Mew’s UK album chart positions – No.59 for their sixth and latest, +-, is their highest to date – don’t quite do justice to their fanbase: it’s like seeing a secret sect filing reverentially into the mighty, coliseum-like Roundhouse tonight. They have come in their legions to witness the return, after six years, of the Danish band categorised variously as ‘indie stadium’, a poppier Muse, the Danish Radiohead, A-ha gone prog metal, and My Bloody Valentine savaging the songbook of Prefab Sprout.
They don’t disappoint. Mew, dressed uniformly like meninblack, may not offer Muse-like levels of sci-fi spectacle, but they don’t have to: the pageantry and splendour are all in the music. There’s some fancy lighting, and in terms of stagecraft, guitarist Bo Madsen moves around a bit, while the bearded Johan Wohlert – back in the fold after an absence of seven years – does that legs-splayed bass-god thing, as patented by Joy Division/New Order’s Peter Hook.
But apart from that, it’s the combined performances of the musicians that dazzle. You find yourself craning your neck, gazing up at Jonas Bjerre’s soaring tenor and the edifices constructed by Madsen, Wohlert and drummer Silas Utke Graae Jørgensen: Mew are one of the few bands whose sculpted noise merits the epithet ‘sonic architecture’.

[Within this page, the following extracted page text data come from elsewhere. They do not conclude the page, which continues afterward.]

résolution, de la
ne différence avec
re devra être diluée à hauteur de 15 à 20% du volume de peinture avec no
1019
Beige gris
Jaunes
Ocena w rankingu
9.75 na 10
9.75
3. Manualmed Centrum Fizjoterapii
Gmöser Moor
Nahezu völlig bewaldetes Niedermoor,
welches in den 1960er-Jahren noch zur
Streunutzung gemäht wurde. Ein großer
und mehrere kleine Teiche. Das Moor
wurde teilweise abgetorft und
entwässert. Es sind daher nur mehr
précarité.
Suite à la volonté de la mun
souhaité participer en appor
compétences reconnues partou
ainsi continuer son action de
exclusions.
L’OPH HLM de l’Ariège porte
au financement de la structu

Bjerre is about as far from the flamboyant rock figurehead as you can get: stood cautiously centre-stage, he seems uncomfortable, even frightened; indeed, at one point he admits that the band were “fucking scared” in anticipation of playing such a big, prestigious gig.
It’s the symphonic majesty of Snow Brigade, the sight of the singer caught amid the staccato artillery fire of the beats and bass, like a choirboy fronting a war machine, that stuns. The crowd, it must be said, are curiously static, although giving them the benefit of the doubt, that could be due to sheer awe.

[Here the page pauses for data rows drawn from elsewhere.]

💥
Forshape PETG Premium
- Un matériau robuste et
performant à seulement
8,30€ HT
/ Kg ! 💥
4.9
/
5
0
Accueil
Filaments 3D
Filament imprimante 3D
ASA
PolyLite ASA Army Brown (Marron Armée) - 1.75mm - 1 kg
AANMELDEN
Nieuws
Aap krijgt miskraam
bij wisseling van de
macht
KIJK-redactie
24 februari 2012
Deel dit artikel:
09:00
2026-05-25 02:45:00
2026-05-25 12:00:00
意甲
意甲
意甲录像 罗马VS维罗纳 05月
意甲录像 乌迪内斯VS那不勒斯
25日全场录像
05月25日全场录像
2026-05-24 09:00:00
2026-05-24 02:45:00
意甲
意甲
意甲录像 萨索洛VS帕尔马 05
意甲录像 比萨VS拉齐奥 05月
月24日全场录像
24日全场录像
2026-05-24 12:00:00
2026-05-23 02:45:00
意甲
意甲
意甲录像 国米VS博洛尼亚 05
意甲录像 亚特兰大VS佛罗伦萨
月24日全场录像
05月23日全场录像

If there is any criticism, it’s that the sound is somewhat on the blaring side: Mew’s rock is of the weightless, evanescent variety, simultaneously heavy and lighter than air, pure and pristine, but occasionally it gets muddied by a badly set up PA.

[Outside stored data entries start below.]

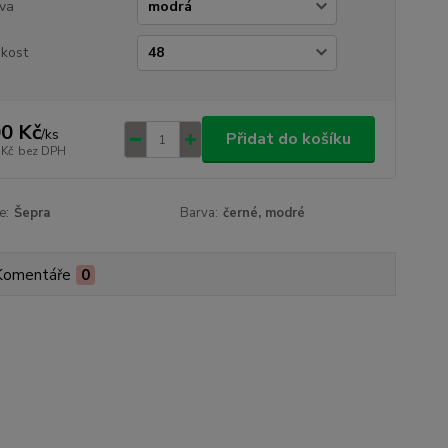
va
ikost
0 Kč
/
ks
Přidat do košíku
 Kč
bez DPH
e:
Šepra
Barva:
černé, modré
Komentáře
0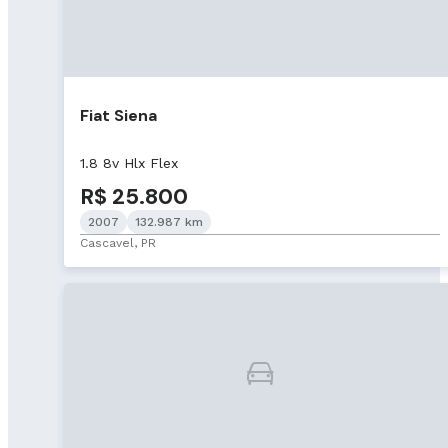
Fiat Siena
1.8 8v Hlx Flex
R$ 25.800
2007
132.987 km
Cascavel, PR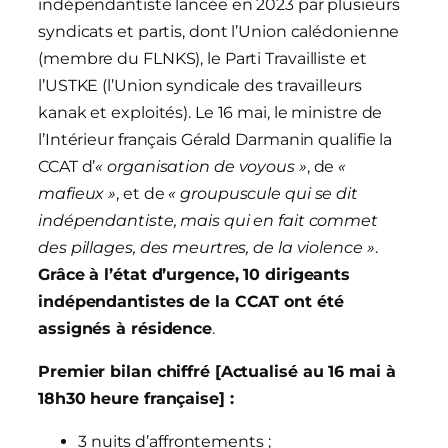
indépendantiste lancée en 2023 par plusieurs
syndicats et partis, dont l’Union calédonienne
(membre du FLNKS), le Parti Travailliste et
l’USTKE (l’Union syndicale des travailleurs
kanak et exploités). Le 16 mai, le ministre de
l’Intérieur français Gérald Darmanin qualifie la
CCAT d’
« organisation de voyous »
, de
«
mafieux »
, et de
« groupuscule qui se dit
indépendantiste, mais qui en fait commet
des pillages, des meurtres, de la violence »
.
Grâce à l’état d’urgence, 10 dirigeants
indépendantistes de la CCAT ont été
assignés à résidence
.
Premier bilan chiffré [Actualisé au 16 mai à
18h30 heure française] :
3 nuits d’affrontements ;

The audience are forgiving and bring Mew back on for two encores. My Complications is an epic of keening melody, all prog‑ish intricacy and tempo shifts, while Comforting Sounds is the inevitable nine-minute closer. It’s a forlorn epic, as intimate as it is immense, Bjerre’s angelic voice scaling new, piercingly poignant heights as the band unleash wave upon wave of grievously gorgeous sound. They take a bow and leave the stage to a drone because, well, what else is there left to say?